Alinea Chefs prepare for dinner service at Charlie Trotter’s restaurant on Jan. 26, 2025 in Lincoln Park.

The Charlie Trotter’s pop-up is a collaboration between Dylan Trotter and Alinea owner and chef Grant Achatz. Here, Alinea chefs prepare for dinner service at Charlie Trotter’s.

Lou Fogli/ For WBEZ

The Next at Trotter’s pop-up menu includes dishes that are personally significant to Achatz, including eggplant and potato “cannelloni,” a dish he cooked on the line at Trotter’s; rutabaga gnocchi; poussin with chicken gizzard; pastry chef Nancy Silverton’s panna cotta; and truffle ice cream with warm, liquid-center chocolate.
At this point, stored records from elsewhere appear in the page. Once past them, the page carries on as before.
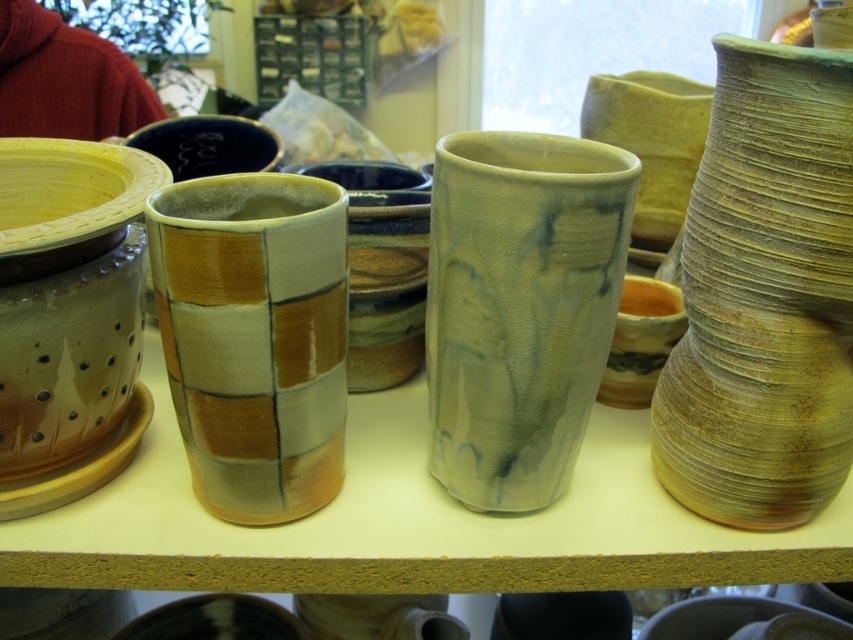
Based on the coordinates provided, which object is located at point (764, 296)?

The earthy clay vase at right is located at point (764, 296).

You are an artist standing in front of the pottery shelf and want to place a new ceramic piece between the two points marked as point [477,243] and point [309,216]. Which point should you place it closer to in order to maintain depth perspective?

You should place the new ceramic piece closer to point [309,216] because point [477,243] is further to the viewer, so placing it nearer to the latter would create a natural depth perspective.

You are an interior designer arranging a shelf with the matte glazed vase at center and the matte ceramic vase at center. Which vase should you place on the left side if you want the wider vase to be on the left?

You should place the matte glazed vase at center on the left side because its width is larger than the matte ceramic vase at center.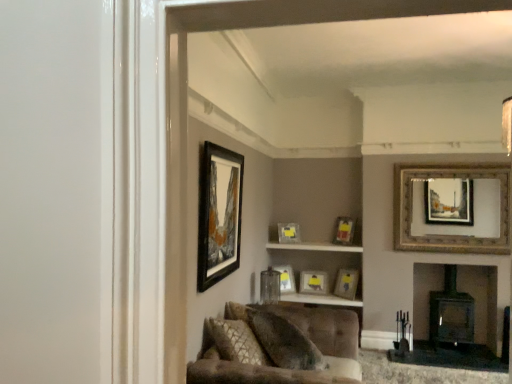
This screenshot has height=384, width=512. What do you see at coordinates (344, 230) in the screenshot?
I see `matte gold picture frame at center, the 3th picture frame from the right` at bounding box center [344, 230].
During its first two weeks, nightly waitlists for the pop-up reached 500 deep, with folks trekking from Texas, Hawaii, Michigan, New York and Ohio to experience it. Tentori dined at the pop-up with a group of industry vets, including Tony Priolo (chef and owner of Piccolo Sogno) and fellow Trotter’s alumni John Shields (executive chef of Smyth and The Loyalist) and Joe Campagna (writer and former restaurant general manager).

“When I first walked in, my first thought was ‘Is it going to smell like new paint or like old restaurant?’ But it smelled like a restaurant that’s been there for a long time, that never closed,” Tentori said. “Like a time capsule, but one that was maintained the right way, as Charlie would like. The food and experience — everything from the temperature of the plates to the wine and service in the way Grant does it — was impeccable. The restaurant is closed for 12 years, and the execution is, like, perfect.”
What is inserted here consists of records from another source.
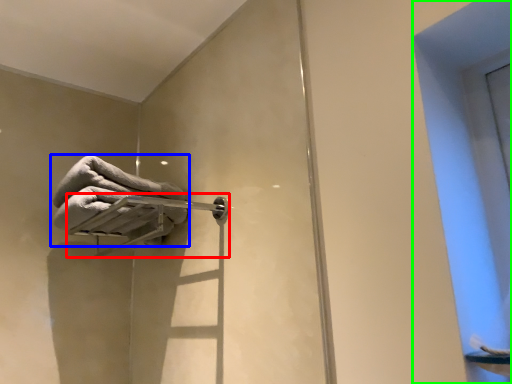
Question: Which object is the closest to the towel bar (highlighted by a red box)? Choose among these: towel (highlighted by a blue box) or window (highlighted by a green box).

Choices:
 (A) towel
 (B) window

Answer: (A)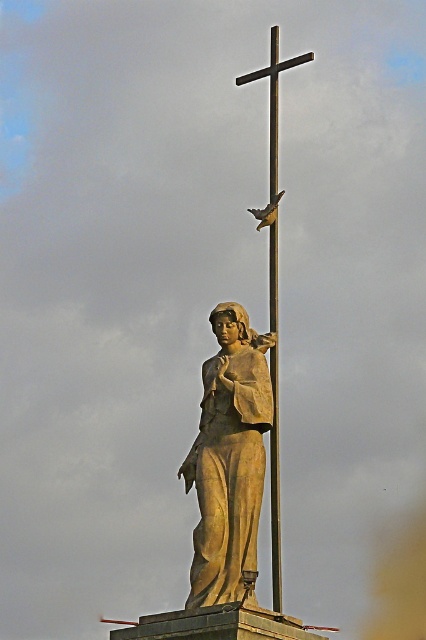
Question: Is matte bronze statue at center thinner than matte gray bird at center?

Choices:
 (A) no
 (B) yes

Answer: (A)

Question: Observing the image, what is the correct spatial positioning of matte bronze statue at center in reference to matte gray bird at center?

Choices:
 (A) right
 (B) left

Answer: (B)

Question: Does matte bronze statue at center lie behind matte gray bird at center?

Choices:
 (A) yes
 (B) no

Answer: (B)

Question: Among these objects, which one is farthest from the camera?

Choices:
 (A) matte bronze statue at center
 (B) matte gray bird at center

Answer: (B)

Question: Which point appears closest to the camera in this image?

Choices:
 (A) (244, 516)
 (B) (270, 216)

Answer: (A)

Question: Which of the following is the farthest from the observer?

Choices:
 (A) matte gray bird at center
 (B) matte bronze statue at center

Answer: (A)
Dylan, who self-describes as “just the host,” has commenced each seating by asking a few questions.

“I ask if anybody at the table dined here before, and ‘Does this room feel familiar?’ If someone says, ‘We sat at that table over there,’ I’ll say, ‘Well, you gotta sit at that table again tonight!’ ”
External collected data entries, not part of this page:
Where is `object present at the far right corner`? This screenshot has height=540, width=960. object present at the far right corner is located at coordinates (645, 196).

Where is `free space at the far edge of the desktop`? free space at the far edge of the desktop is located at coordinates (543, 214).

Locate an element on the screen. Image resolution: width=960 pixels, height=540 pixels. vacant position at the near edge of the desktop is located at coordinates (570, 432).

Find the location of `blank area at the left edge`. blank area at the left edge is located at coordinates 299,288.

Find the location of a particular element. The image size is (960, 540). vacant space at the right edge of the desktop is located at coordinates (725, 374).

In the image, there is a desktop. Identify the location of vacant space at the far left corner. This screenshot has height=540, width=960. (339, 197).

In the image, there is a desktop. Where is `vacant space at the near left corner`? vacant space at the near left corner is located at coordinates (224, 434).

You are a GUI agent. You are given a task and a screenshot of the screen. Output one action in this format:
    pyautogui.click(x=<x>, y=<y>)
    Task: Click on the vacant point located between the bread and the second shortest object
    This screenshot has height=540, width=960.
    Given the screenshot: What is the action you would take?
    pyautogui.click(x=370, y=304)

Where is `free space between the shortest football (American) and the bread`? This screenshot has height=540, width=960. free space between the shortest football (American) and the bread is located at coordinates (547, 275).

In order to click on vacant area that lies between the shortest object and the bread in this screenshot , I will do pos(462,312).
In many ways, he’s the curator of this living museum; he’s also starting a podcast dedicated to his dad and the slice of Chicago’s culinary history in which he played such a pivotal role. As Tentori said, “He really understands what his dad did, in terms of Charlie’s legacy.”

Dylan Trotter 21, stands with his father, Charlie Trotter, while holding a "Charlie Trotter Way" street sign.

Dylan Trotter stands with his father Charlie Trotter at a street sign unveiling for “Charlie Trotter Way” in 2012.

Brian Jackson/Chicago Sun-Times, file

“If I hear that one more time,” said Tentori with a laugh, when I asked if he was among said shortlisted chefs whom Trotter has reportedly interviewed to head up the restaurant. (Tentori just split with the Boka Restaurant Group after almost 18 years.)

“The pop-up is the first step, and I can’t wait to see what else Dylan is going to do with other chefs, people or by himself in that space,” he added. “They’re not big, they’re giant shoes to fill, because of the high expectations people have for those four walls. It’s not just a restaurant. Those are magic walls — if they could talk! But I can’t wait to see what Dylan will do.”

“We’re still trying to figure it all out,” Dylan said. “As my dad would say: When he opened the restaurant in 1987, he had no business opening a restaurant. He had no idea what he was doing. Sometimes that’s OK. Sometimes it’s better if it doesn’t feel so patented or cookie-cutter like the rest. It’s about learning as you go.”